Stanton sued Stanley on the 19th day of February, 1870, alleging that in 1848, Seth Cox was indebted to Zachariah Bennett in the sum of one hundred dollars and fifty cents, due on the 25th of December, 1848, and paid the same to the defendant upon his representation that he was authorized, as the agent of Bennett, to receive the same, and on his special agreement that he would pay it to said Bennett, and take up Cox’s note previously given for the same, and then in the hands of Bennett, and return it to Cox, or destroy it; the said Cox relied on the statements and promise of the defendant, and supposed he had done as he had promised, until in the fall of 1869, when the defendant told Cox, for the first time, that he had not done so, and had not been the agent of Bennett, or authorized by him to receive said money; by which means the defendant became indebted to Cox in the said sum of one hundred dollars and fifty cents, which indebtedness, and the fact of his failure to pay over to said Bennett the said money, and that he was [447]*447not agent to receive the same for said Bennett, the said Stanley thenceforward until the fall of 1869, concealed from said Cox; that the defendant refused, and yet refuses to pay the said sum of money, amounting, with the interest, to two hundred and twenty-seven dollars and sixty-three cents, so falling due to said Cox from him; that Cox sold and assigned the same, for value received, to the plaintiff, on the * 1st day of February, 1870, as per account and assignment thereof filed with the complaint. Cox was made a defendant to answer as to his interest ill the account and as to the assignment thereof.

After demurring unsuccessfully to the complaint, Stanley answered: first, by a general denial; second, statute of limitations of six years; third, that the plaintiff is not the real party in interest in said action, but, on the contrary, the said defendant Cox is the real party in interest, who fraudulently transferred said pretended cause of action to the plaintiff) for the purpose of rendering the wife of said Cox a competent witness in said cause; that said pretended cause of action was transferred to said plaintiff without any consideration; fourth, that Cox is the real party in interest in'said cause, and the transfer of said pretended cause of action was champertous and -void, in this, that the plaintiff gave said defendant Cox no consideration therefor, but by the terms of the contract was-to collect the same and bear all expenses of collection, and pay over to said defendant Cox fifty per cent, of the proceeds of said claim, and in the event of said plaintiff failing-to collect the same, Cox was to pay tire costs and attorney’s-fees.

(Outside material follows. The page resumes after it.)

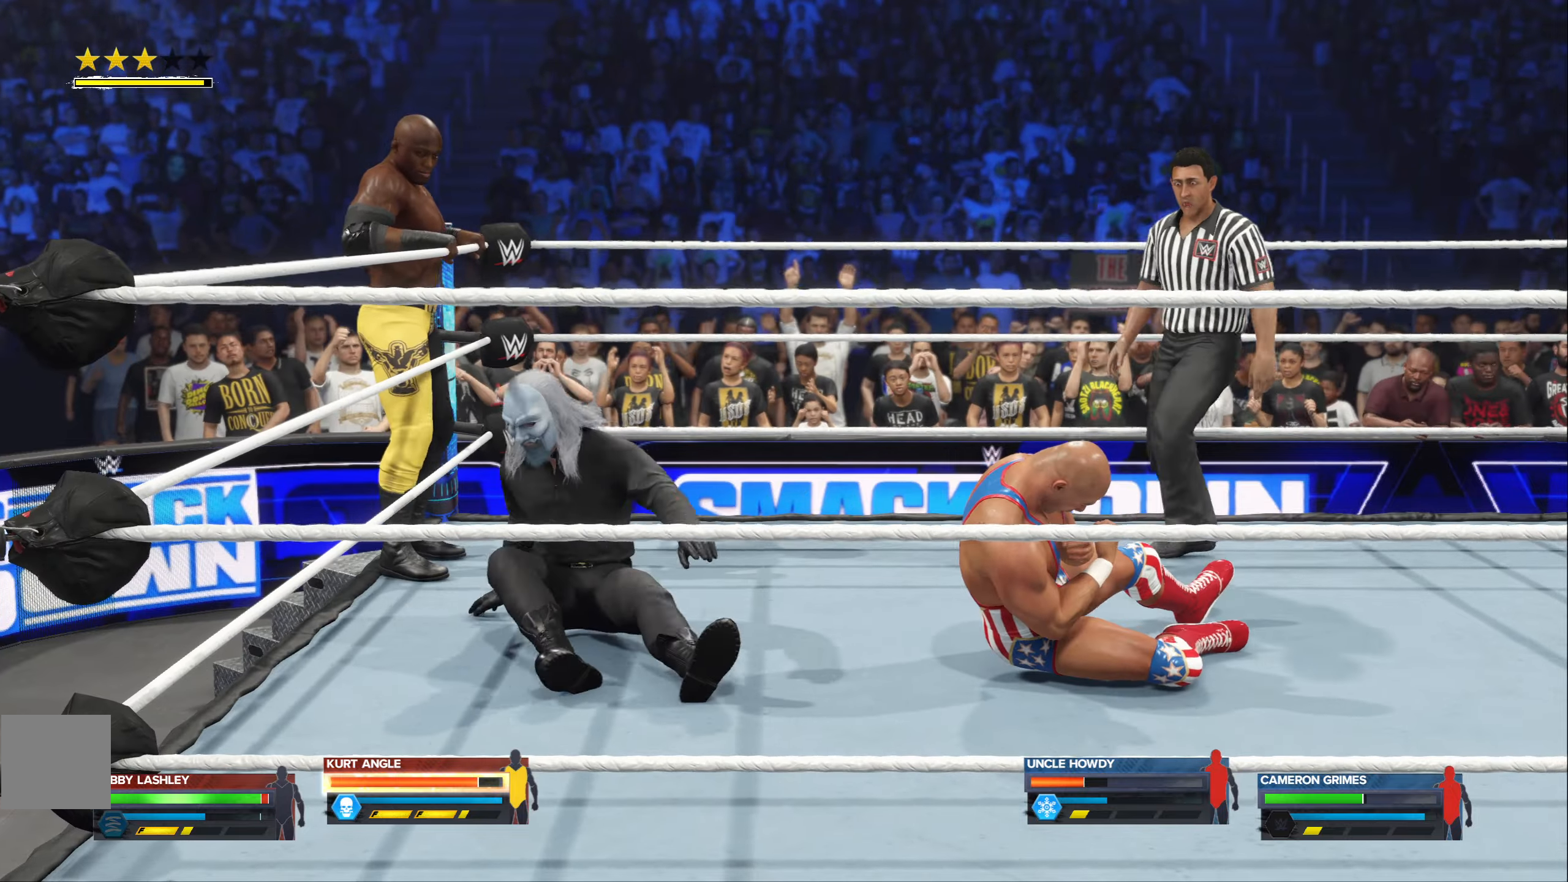
{"buttons": [], "left_stick": "right", "right_stick": "center", "events": []}
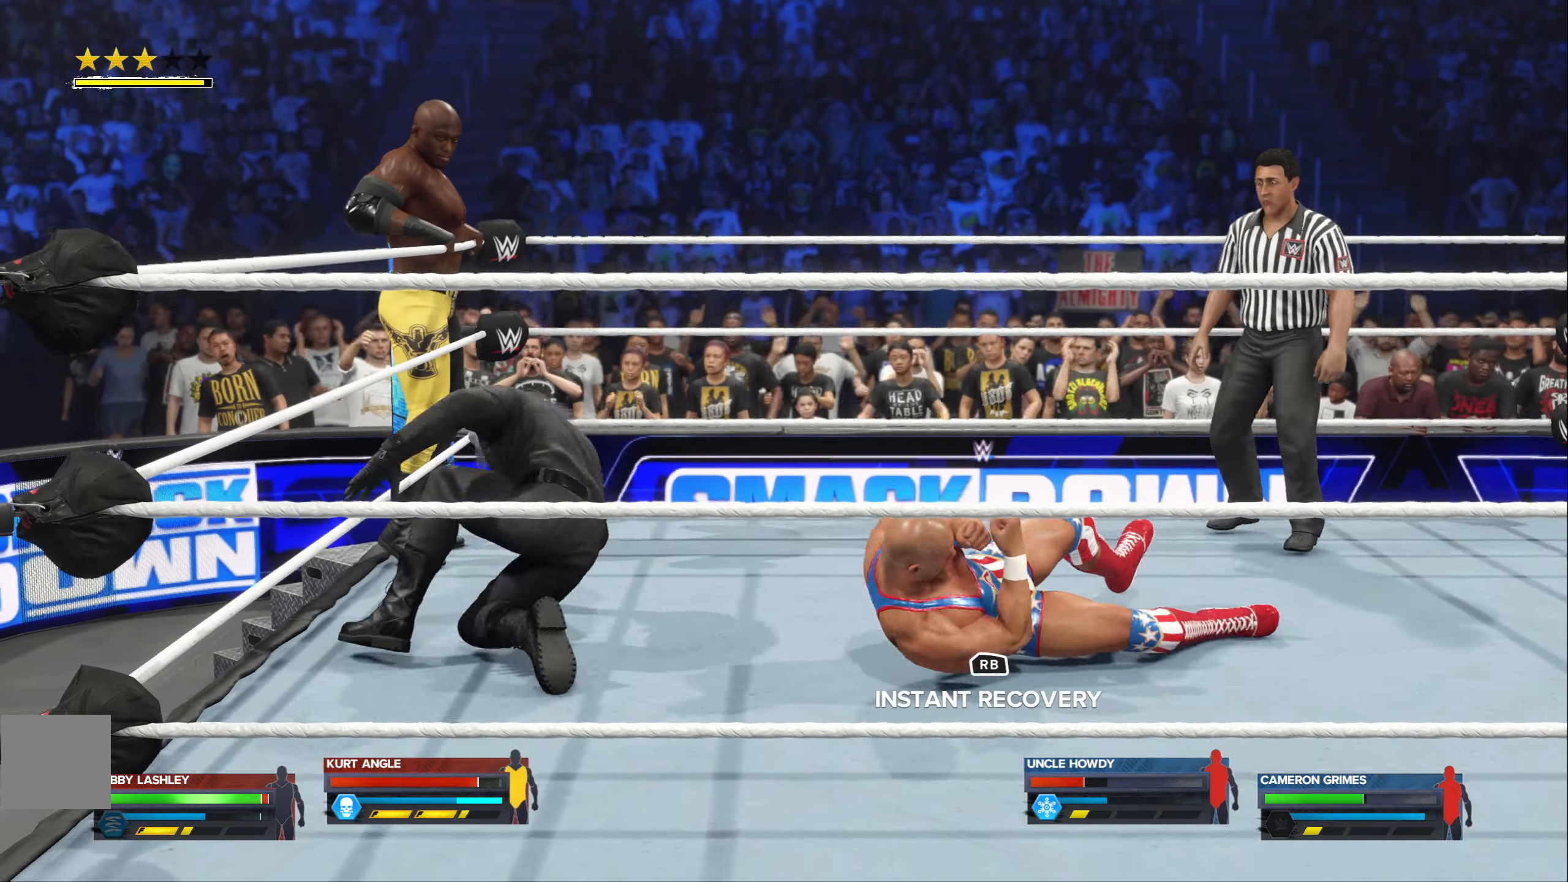
{"buttons": [], "left_stick": "right", "right_stick": "center", "events": []}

There was a reply filed, which consisted, first, of a general denial of the whole answer; and second, in addition thereto, as to the second paragraph of the answer, as follows: that •Cox paid the money to the defendant on his claim that he was the agent of the said Bennett, and authorized to receive the same, when in point of fact he was not such agent, or authorized to receive said money; and he says that when said money was so paid the-defendant, he concealed from said Cox [448]*448the fact that he was not such agent, and while assuring the said Cox that he was such agent, pledged himself to pay-over the money to Bennett and take up and destroy the note of said Cox in his hands before letting him have the money; which statement of facts as to his agency, and as to the payment of the money and the destruction of the note as aforesaid, was made to conceal the fact that he was not the agent of said Bennett, and by the receipt of the money from said Cox he became liable to him for it, and to avoid inquiries on the part of Cox as to the facts, and to prevent him from making any demand on him for the money, and the same had this effect; and the plaintiff says that said Cox never learned until the fall of 1869 that said Stanley was not the agent of said Bennett, and was not authorized to receive said money, and had not destroyed said note. The' facts in manner and form aforesaid, and that he owed said money, the defendant concealed from said Cox until the fall of 1869.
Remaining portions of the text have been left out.